PDR001, an immunotherapy drug, does not directly act on the cancer cells but instead activates the innate immune system and encourages the body to recognize and fight cancer cells.
The immune system normally recognizes and kills infected or abnormal cells, like cancer cells, using lymphocytes called T-cells. In order to stop T-cells from accidentally damaging healthy tissues, immune system checkpoints are in place.
Healthy cells produce and display a protein called PD-L1 or PD-L2 (programmed death ligand 1 or 2) on their surface. T-cells produce a receptor called PD-1. When PD-1 interacts with PD-L1 or PD-L2, it passes a signal to the T-cell, telling it not to attack that cell. This called the PD-1 (programmed death 1) pathway.
Some cancer cells take advantage of these pathways by producing PD-L1 and using it to hide from the T-cells and evade destruction.

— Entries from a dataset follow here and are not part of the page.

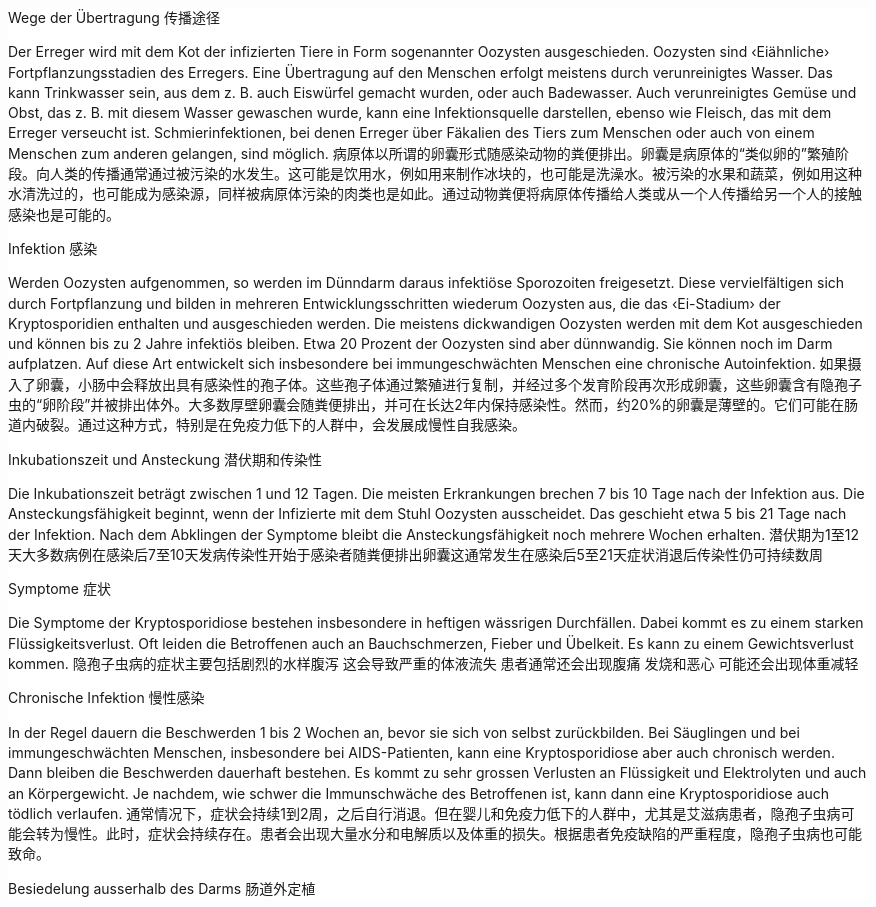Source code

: Wege der Übertragung
传播途径

Der Erreger wird mit dem Kot der infizierten Tiere in Form sogenannter Oozysten ausgeschieden. Oozysten sind ‹Eiähnliche› Fortpflanzungsstadien des Erregers. Eine Übertragung auf den Menschen erfolgt meistens durch verunreinigtes Wasser. Das kann Trinkwasser sein, aus dem z. B. auch Eiswürfel gemacht wurden, oder auch Badewasser. Auch verunreinigtes Gemüse und Obst, das z. B. mit diesem Wasser gewaschen wurde, kann eine Infektionsquelle darstellen, ebenso wie Fleisch, das mit dem Erreger verseucht ist. Schmierinfektionen, bei denen Erreger über Fäkalien des Tiers zum Menschen oder auch von einem Menschen zum anderen gelangen, sind möglich.
病原体以所谓的卵囊形式随感染动物的粪便排出。卵囊是病原体的“类似卵的”繁殖阶段。向人类的传播通常通过被污染的水发生。这可能是饮用水，例如用来制作冰块的，也可能是洗澡水。被污染的水果和蔬菜，例如用这种水清洗过的，也可能成为感染源，同样被病原体污染的肉类也是如此。通过动物粪便将病原体传播给人类或从一个人传播给另一个人的接触感染也是可能的。

Infektion
感染

Werden Oozysten aufgenommen, so werden im Dünndarm daraus infektiöse Sporozoiten freigesetzt. Diese vervielfältigen sich durch Fortpflanzung und bilden in mehreren Entwicklungsschritten wiederum Oozysten aus, die das ‹Ei-Stadium› der Kryptosporidien enthalten und ausgeschieden werden. Die meistens dickwandigen Oozysten werden mit dem Kot ausgeschieden und können bis zu 2 Jahre infektiös bleiben. Etwa 20 Prozent der Oozysten sind aber dünnwandig. Sie können noch im Darm aufplatzen. Auf diese Art entwickelt sich insbesondere bei immungeschwächten Menschen eine chronische Autoinfektion.
如果摄入了卵囊，小肠中会释放出具有感染性的孢子体。这些孢子体通过繁殖进行复制，并经过多个发育阶段再次形成卵囊，这些卵囊含有隐孢子虫的“卵阶段”并被排出体外。大多数厚壁卵囊会随粪便排出，并可在长达2年内保持感染性。然而，约20%的卵囊是薄壁的。它们可能在肠道内破裂。通过这种方式，特别是在免疫力低下的人群中，会发展成慢性自我感染。

Inkubationszeit und Ansteckung
潜伏期和传染性

Die Inkubationszeit beträgt zwischen 1 und 12 Tagen. Die meisten Erkrankungen brechen 7 bis 10 Tage nach der Infektion aus. Die Ansteckungsfähigkeit beginnt, wenn der Infizierte mit dem Stuhl Oozysten ausscheidet. Das geschieht etwa 5 bis 21 Tage nach der Infektion. Nach dem Abklingen der Symptome bleibt die Ansteckungsfähigkeit noch mehrere Wochen erhalten.
潜伏期为1至12天大多数病例在感染后7至10天发病传染性开始于感染者随粪便排出卵囊这通常发生在感染后5至21天症状消退后传染性仍可持续数周

Symptome
症状

Die Symptome der Kryptosporidiose bestehen insbesondere in heftigen wässrigen Durchfällen. Dabei kommt es zu einem starken Flüssigkeitsverlust. Oft leiden die Betroffenen auch an Bauchschmerzen, Fieber und Übelkeit. Es kann zu einem Gewichtsverlust kommen.
隐孢子虫病的症状主要包括剧烈的水样腹泻 这会导致严重的体液流失 患者通常还会出现腹痛 发烧和恶心 可能还会出现体重减轻

Chronische Infektion
慢性感染

In der Regel dauern die Beschwerden 1 bis 2 Wochen an, bevor sie sich von selbst zurückbilden. Bei Säuglingen und bei immungeschwächten Menschen, insbesondere bei AIDS-Patienten, kann eine Kryptosporidiose aber auch chronisch werden. Dann bleiben die Beschwerden dauerhaft bestehen. Es kommt zu sehr grossen Verlusten an Flüssigkeit und Elektrolyten und auch an Körpergewicht. Je nachdem, wie schwer die Immunschwäche des Betroffenen ist, kann dann eine Kryptosporidiose auch tödlich verlaufen.
通常情况下，症状会持续1到2周，之后自行消退。但在婴儿和免疫力低下的人群中，尤其是艾滋病患者，隐孢子虫病可能会转为慢性。此时，症状会持续存在。患者会出现大量水分和电解质以及体重的损失。根据患者免疫缺陷的严重程度，隐孢子虫病也可能致命。

Besiedelung ausserhalb des Darms
肠道外定植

PDR001 is an antibody, a protein designed to interact with and block a specific target. It binds to the PD-1 receptor on the surface of the T-cells, preventing them from interacting with PD-L1. This means that T-cells will not receive the message to leave a PD-L1 expressing cell alone, and so will be free to target and destroy the cancer cells.
PDR001 in clinical trials
Novartis is investigating the safety and efficacy of PDR001 in combination with Aduro Biotech’s cancer drug candidate ADU-S100 (or MIW815), in a global Phase 1b study (NCT03172936) in an estimated 175 patients with lymphoma or advanced solid tumors. This follows the U.S. Food and Drug Administration’s June 2017 approval of the company’s investigational new drug application for the combination therapy.
A Phase 2 trial (NCT03207867) is assessing PDR001 in combination with NIR178, one of Novartis’ other cancer drug candidates, in patients with diffuse large B-cell lymphoma (DLBCL) and multiple solid tumors. The trial is currently active and aims to recruit 260 participants.
Novartis is also testing PDR001 in combination with another of its investigational cancer drugs, GWN323, in an open-label Phase 1/1b trial (NCT02740270) in patients with lymphoma or advanced solid tumors. The trial will assess GWN323 alone or in combination with PDR001 in 264 patients.
PDR001 is delivered as a 30-minute intravenous infusion once every four weeks.